The mere circumstance that a party executing a receipt or discharge is an infant, is not, in all cases, a sufficient reason to avoid it. There can be no doubt, that such an instrument, executed by him upon a bona fide and sufficient satisfaction of a debt due him, is binding. For this reason, it becomes necessary, in this case, to inquire into the consideration on which the discharge is founded, and the circumstances under which it was given; and, as there was no satisfaction nor payment of the claim, but a discharge or release executed, which can be binding only as a positive contract; and as this contract was entered into under the circumstances mentioned, we are clearly of opinion that he is not [528]*528bound by it; and that it is not a case where the vindictive rule, above alluded to, can properly be applied.

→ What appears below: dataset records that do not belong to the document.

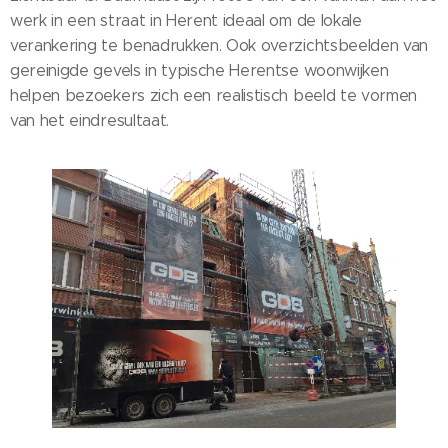
werk in een straat in Herent ideaal om de lokale
verankering te benadrukken. Ook overzichtsbeelden van
gereinigde gevels in typische Herentse woonwijken
helpen bezoekers zich een realistisch beeld te vormen
van het eindresultaat.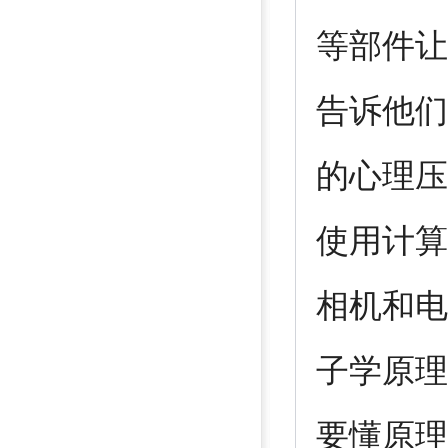
等部件让
告诉他们
的心理压
使用计算
相机和电
子学原理
要懂原理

It is contended, however, by the defendant, that, although this release cannot be considered as binding on the plaintiff, as his own act simply, yet, that, having been executed by the guardian ad litem, it is effectual to discharge the claim ; and that the plain-tifl’s remedy, for any injury he may have sustained, is against his guardian. This depends upon the power of the guardian to bind the plaintiff by the release. Admitting, for argument’s sake, that such an instrument may legally be executed by the guardian, as a general rule, yet this rule applies only to bona fide and lawful acts. It cannot apply to fraudulent and unlawful acts, nor to contracts, which, for their illegality, would not be enforced, and which, if executed, are binding on the party only upon the principle that he is particeps criminis. Indeed, an infant may avoid the act of his guardian, if it be in fraud of his rights, or illegal in its nature. — See Rogers et ux. vs. Cruger et al. 7 Johns. Rep. 557. Regarding the release, then, as the act of the gardian, and as illegal in its character, there is no reason why the'plaintiff should be bound by it, as the only ground upon which such a contract is ever held binding, to wit, that the party is particeps criminis, does not exist in the case.

We are, after all, of opinion, that the guardian ad litem had no power to execute the release in question, for the purpose stated in the case. The power of discharging the interest of a witness, in order to render him competent, was never supposed to appertain to the offices of an attorney or other agent for conducting a suit. It is not necessarily involved in an authority to prosecute or defend, The powers of a guardian ad litem, appointed by the court, are analogous to those of an agent or attorney appointed by the party.